🤖 AI Summary
Identifying critical threat actors in cybercrime forums remains challenging due to overreliance on activity-based metrics while neglecting technical expertise. Method: This paper proposes a CVE-CAPEC-driven dual-mode heterogeneous network modeling approach, integrating attack knowledge graphs (CVE/CAPEC) with criminological behavioral frameworks, and combining Louvain community detection with k-means clustering to precisely identify expert hackers possessing specific offensive capabilities.
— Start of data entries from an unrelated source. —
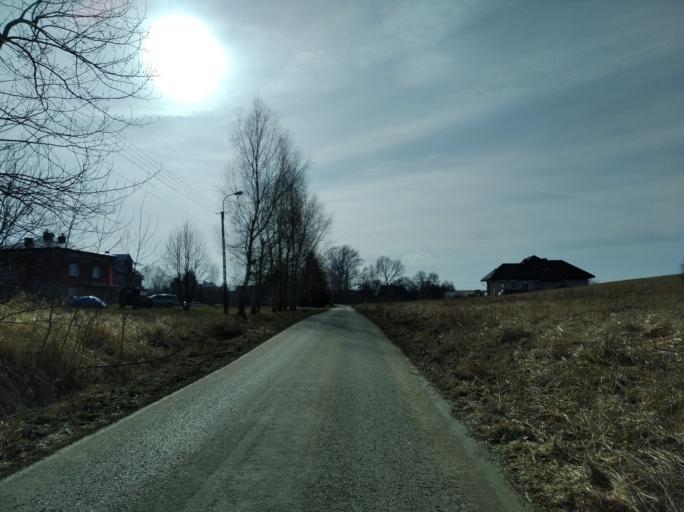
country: PL
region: Subcarpathian Voivodeship
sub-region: Powiat brzozowski
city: Humniska
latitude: 49.6628
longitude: 22.0515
Contribution/Results: It presents the first systematic integration of attack knowledge graphs and criminological theory for hacker role identification; reveals cross-forum homophilous attack-interest community structures; and defines quantifiable behavioral distinctions between “experts” and “novices.” Experiments identify 4% of participants as high-value experts—covering critical attack patterns—while classifying ~50% as low-capability actors. These findings provide both theoretical grounding and empirical support for targeted threat intelligence resource allocation.
📝 Abstract
The advent of Big Data has made the collection and analysis of cyber threat intelligence challenging due to its volume, leading research to focus on identifying key threat actors; yet these studies have failed to consider the technical expertise of these actors. Expertise, especially towards specific attack patterns, is crucial for cybercrime intelligence, as it focuses on targeting actors with the knowledge and skills to attack enterprises. Using CVEs and CAPEC classifications to build a bimodal network, as well as community detection, k-means and a criminological framework, this study addresses the key hacker identification problem by identifying communities interested in specific attack patterns across cybercrime forums and their related key expert actors. The analyses reveal several key contributions. First, the community structure of the CAPEC-actor bimodal network shows that there exists groups of actors interested in similar attack patterns across cybercrime forums. Second, key actors identified in this study account for about 4% of the study population. Third, about half of the study population are amateurs who show little technical expertise. Finally, key actors highlighted in this study represent a promising scarcity for resources allocation in cyber threat intelligence production. Further research should look into how they develop and use their technical expertise in cybercrime forums.